Impact of immune activation on stored sperm viability in ant queens
Sarah Chérasse, Sarah Chérasse , Serge Aron
Evolutionary Biology and Ecology, Université Libre de Bruxelles, Belgium; Evolutionary Biology and Ecology, Université Libre de Bruxelles, Belgium ; Evolutionary Biology and Ecology, Université Libre de Bruxelles, Belgium
Ant queens mate on a single occasion early in life and store millions of sperm cells in their spermatheca. Queens can live for decades and by carefully using stored sperm to fertilize their eggs, they can mother large colonies. Fertilization requires live spermatozoa meaning queens will have to maintain high sperm viability in their spermatheca.

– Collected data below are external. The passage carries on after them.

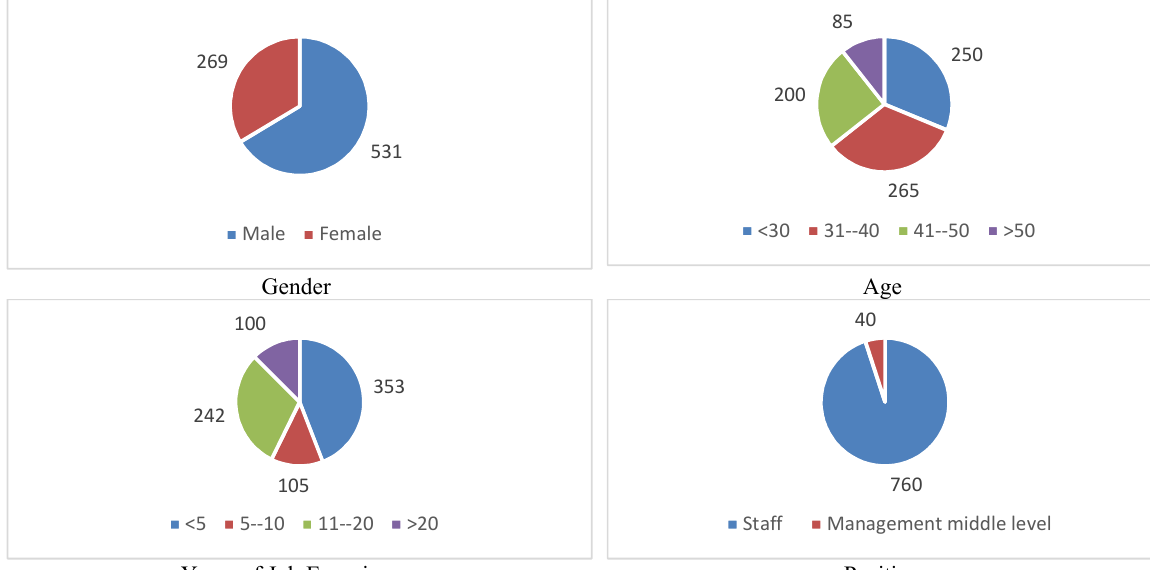
Fig. 2. Personal characteristics of the participants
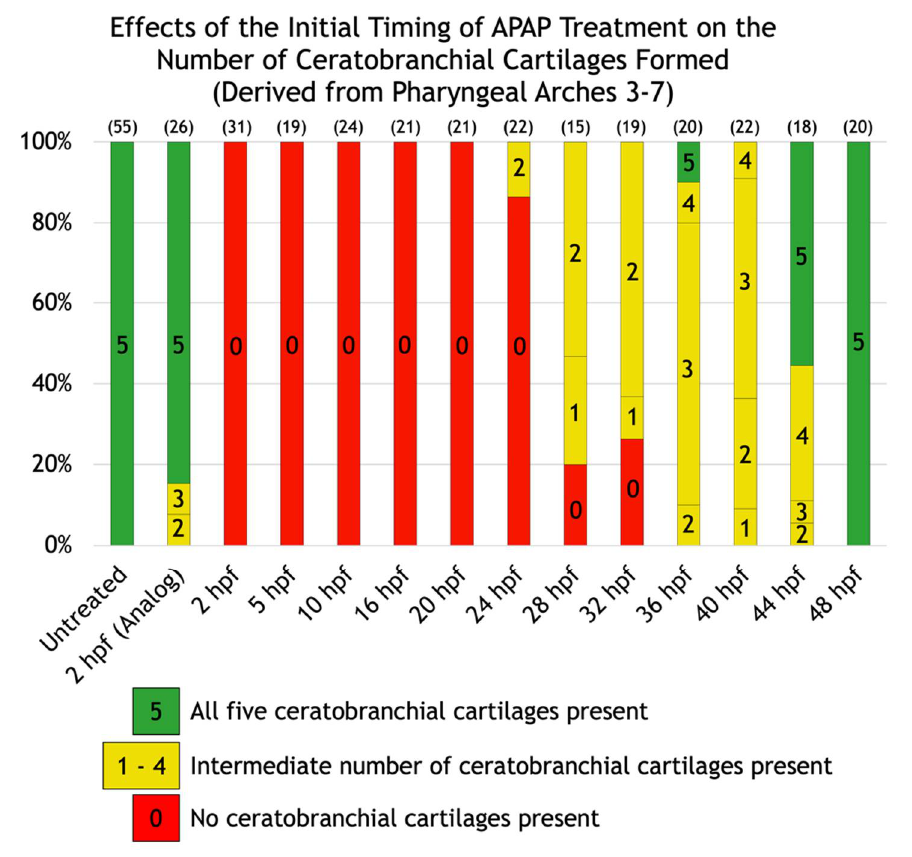
Figure 4. Effects of the initial timing of APAP treatment on the number of ceratobranchial cartilages formed (derived from pharyngeal arches three through seven). A quantification of the defects shown in Figure 2. The number of ceratobranchial cartilages formed are indicated within each bar. Green bars indicate all five ceratobranchial cartilages are present, yellow bars indicate an intermediate number, and red bars indicate none are present. The number of alcian blue-stained larvae analyzed for each group are in parentheses at the top of each column.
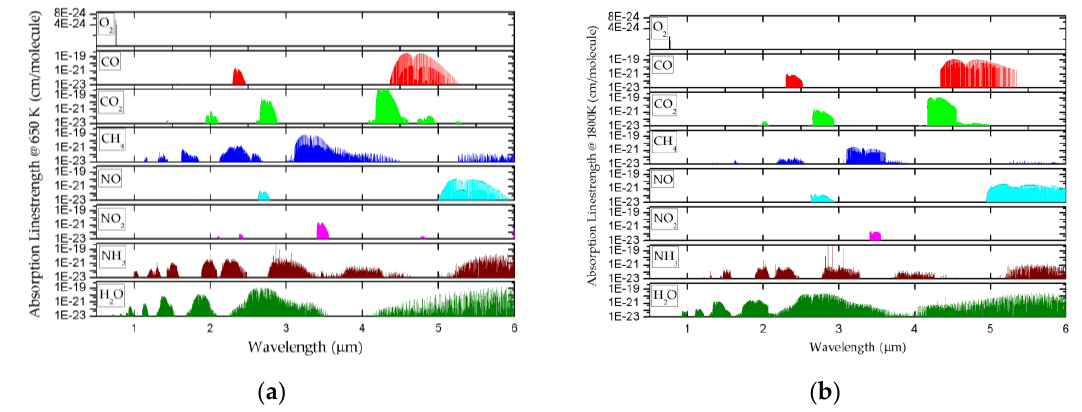
Figure 3. Absorption linestrengths for O 2 , CO, CO 2 , CH 4 , NO, NO 2 , NH 3 , and H 2 O at ( a ) 650 K, ( b ) 1800 K. Transitions with line strengths less than 1 × 10 − 23 cm / molecule are not shown. All data taken from HITRAN2016 [47].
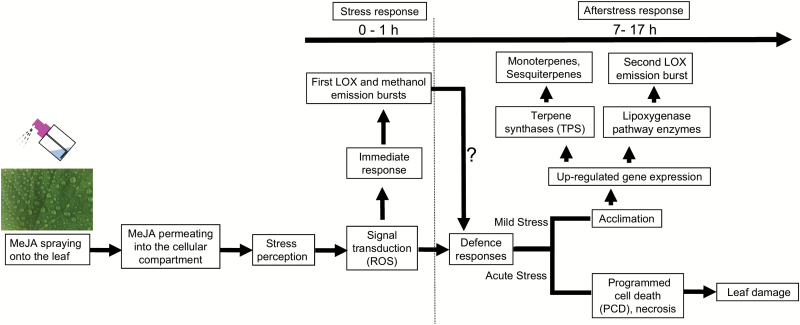
A conceptual model of elicitation of short- and long-term volatile responses upon MeJA treatment of cucumber leaves. Gaseous MeJA is taken up into the leaf internal air space through stomata, permeates further through cell walls and plasmalemma, reaching ultimately the symplastic leaf compartments. This activates an oxidative burst due to rapid formation of reactive oxygen species (ROS; Garrido et al., 2003; Zhang and Xing, 2008; Küpper et al., 2009; Hazra et al., 2017) and release of free polyunsaturated fatty acids from plant membranes (Dicke et al., 1999; Feussner and Wasternack, 2002; Andreou and Feussner, 2009) in several minutes after the treatment at the immediate location of MeJA impact. Due to the constitutive activity of lipoxygenases, free fatty acids are rapidly converted to volatile lipoxygenase pathway products (LOX products; Feussner and Wasternack, 2002; Andreou and Feussner, 2009), resulting in the first burst of LOX emissions (Fig. 2A). Simultaneously with the release of free fatty acids or maybe even somewhat earlier, constitutive pectin methylesterases (Micheli, 2001; Pelloux et al., 2007) are activated, resulting in major emissions of methanol (Fig. 2D). In a longer-term sequence of events probably involving endogenous jasmonate formation and interplay with jasmonate repressor proteins (JAZ) (Chini et al., 2007; Wasternack and Song, 2017; Zhang et al., 2017), plant defense responses depend on the initial stress severity. Mild and moderate stress caused by MeJA treatment (5, 10, and 20 mM) is expected to lead to elicitation of gene expression level defenses including enhanced expression of terpenoid synthase (TPS; Martin et al., 2002, 2003; Byun-McKay et al., 2006) and lipoxygenase pathway genes (Bell and Mullet, 1991; Wasternack and Parthier, 2007), resulting in volatile terpene and LOX emissions that are sustained for long time periods of ~20–30 h (Fig. 2B, C). In the case of moderate stress, propagation of necrotic lesions remains localized (Fig. 1A). In contrast, acute MeJA stress (50 mM) leads to enhanced progression of programmed cell death (PCD), and subsequent rapid propagation of necrosis over the entire leaf surface (Fig. 1A).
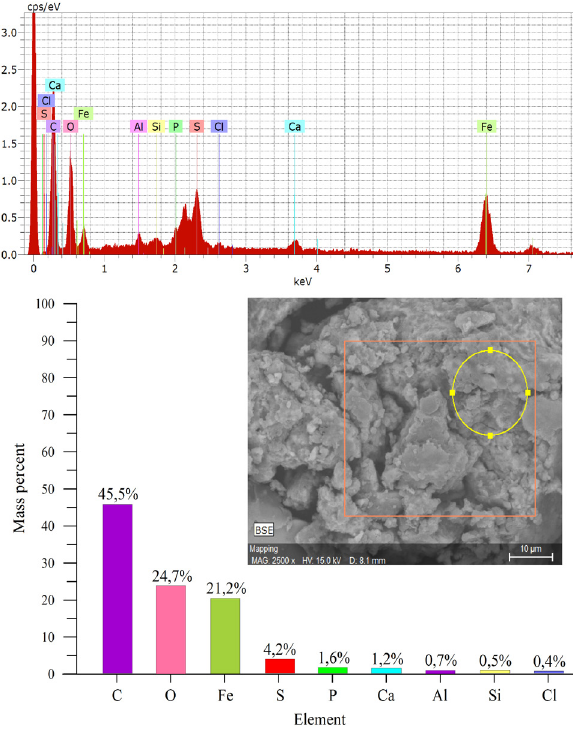
Figure 4: Quantitative analysis of sediment obtained after wastewater treatment with dose 6.0 mL PIX 113 per 1 L.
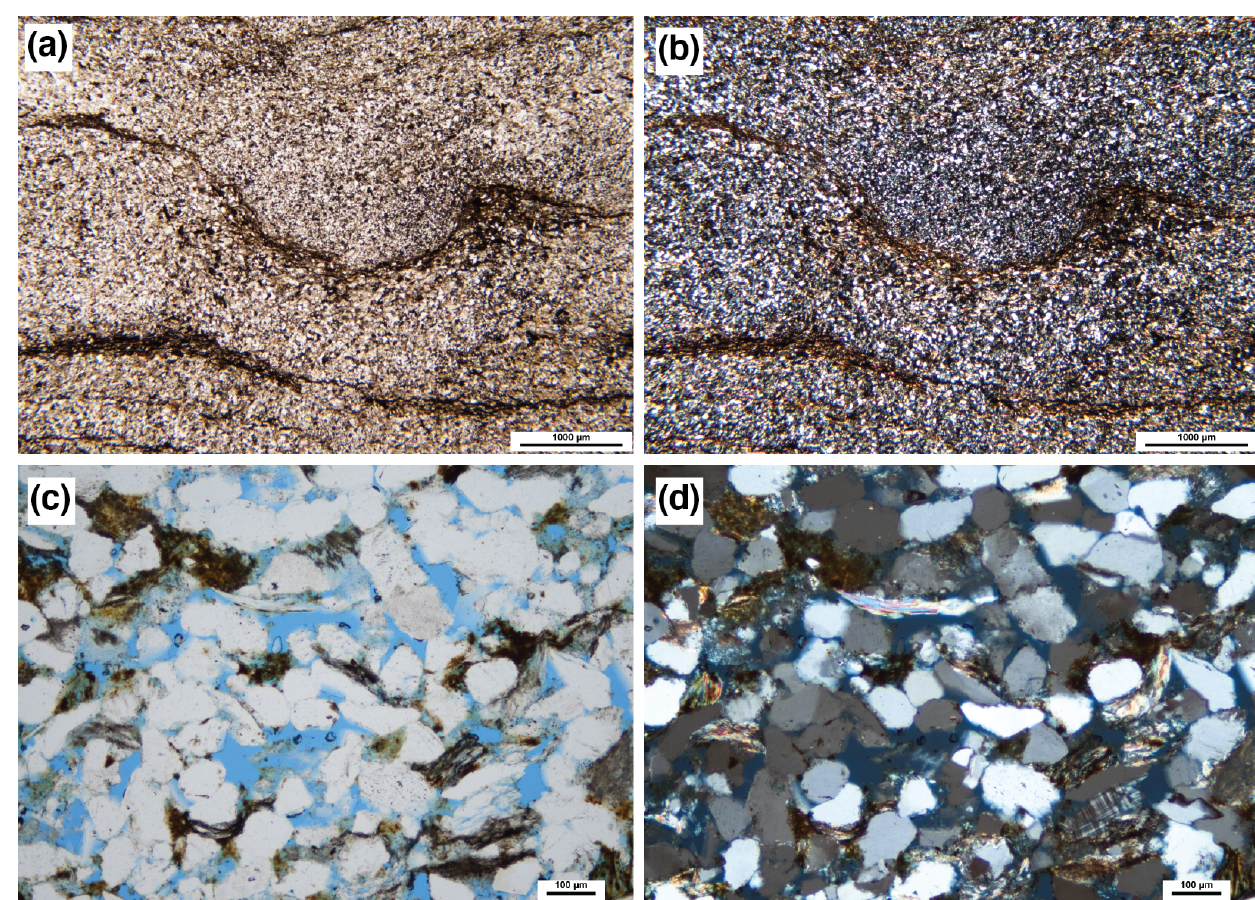
Figure 5. Thin section images from American Vitrified 2, used in Part 3 of the assignment for students to precisely determine lithologies. (a) Sample AV 2-1 in PPL, the organic-rich mudstone from Fig. 4, (b) sample AV 2-1 in XPL from Fig. 4, (c) sample AV 2-2 in PPL, the sandstone from Fig. 4, and (d) sample AV 2-2 in XPL from Fig. 4. Scale bars in (a) – (b) are 1000µm, and scale bars in (c) – (d) are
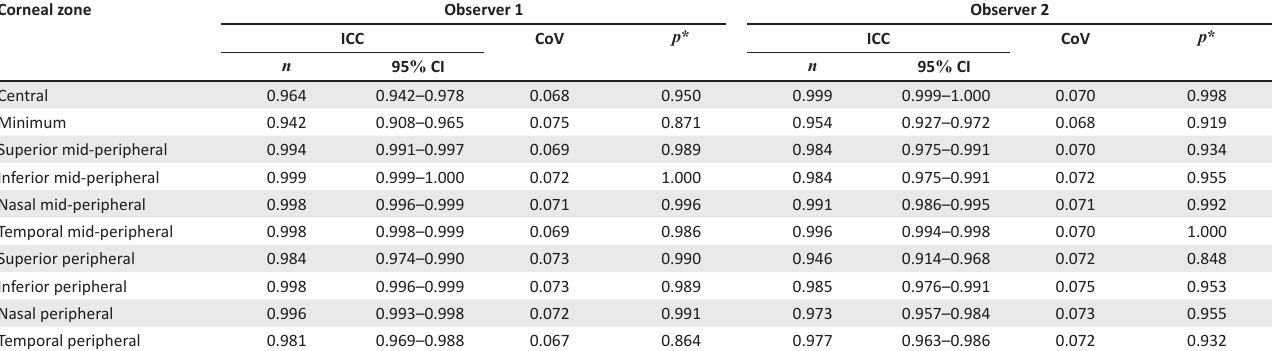
TABLE 1: Intraclass correlation coefficients with confidence intervals, CoV ( % ) and p (ANOVA) for each observer, for corneal thickness measured at the different regions of the right eye. Corneal zone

Such a process is likely to require metabolic energy and could thus risk being traded-off against other costly physiological requirements such as immune mechanisms that are essential for survival. We tested the impact of immune system activation on the maintenance of stored sperm by artificially inducing Lasius niger queens to mount a melanization response and subsequently measuring sperm viability in their spermatheca. Since queens face different challenges that influence energy allocation (e.g. intensity of pathogen pressure) depending on the life stage of their colony, we measured sperm viability after immune activation in both newly mated queens (incipient) and in queens one year after mating (established). In both incipient and established queens, we found that melanization activation had no effect on the percentage of viable sperm stored in the spermatheca, showing that queens continue to preserve irreplaceable sperm even when faced with a costly immune challenge. Interestingly, queen life stage did however influence sperm viability as established queens had a significantly higher percentage of viable sperm cells in their spermatheca compared to incipient queens. This suggests that ant queens discard dead sperm from their spermatheca probably to provide optimal conditions for the live sperm that remains in storage.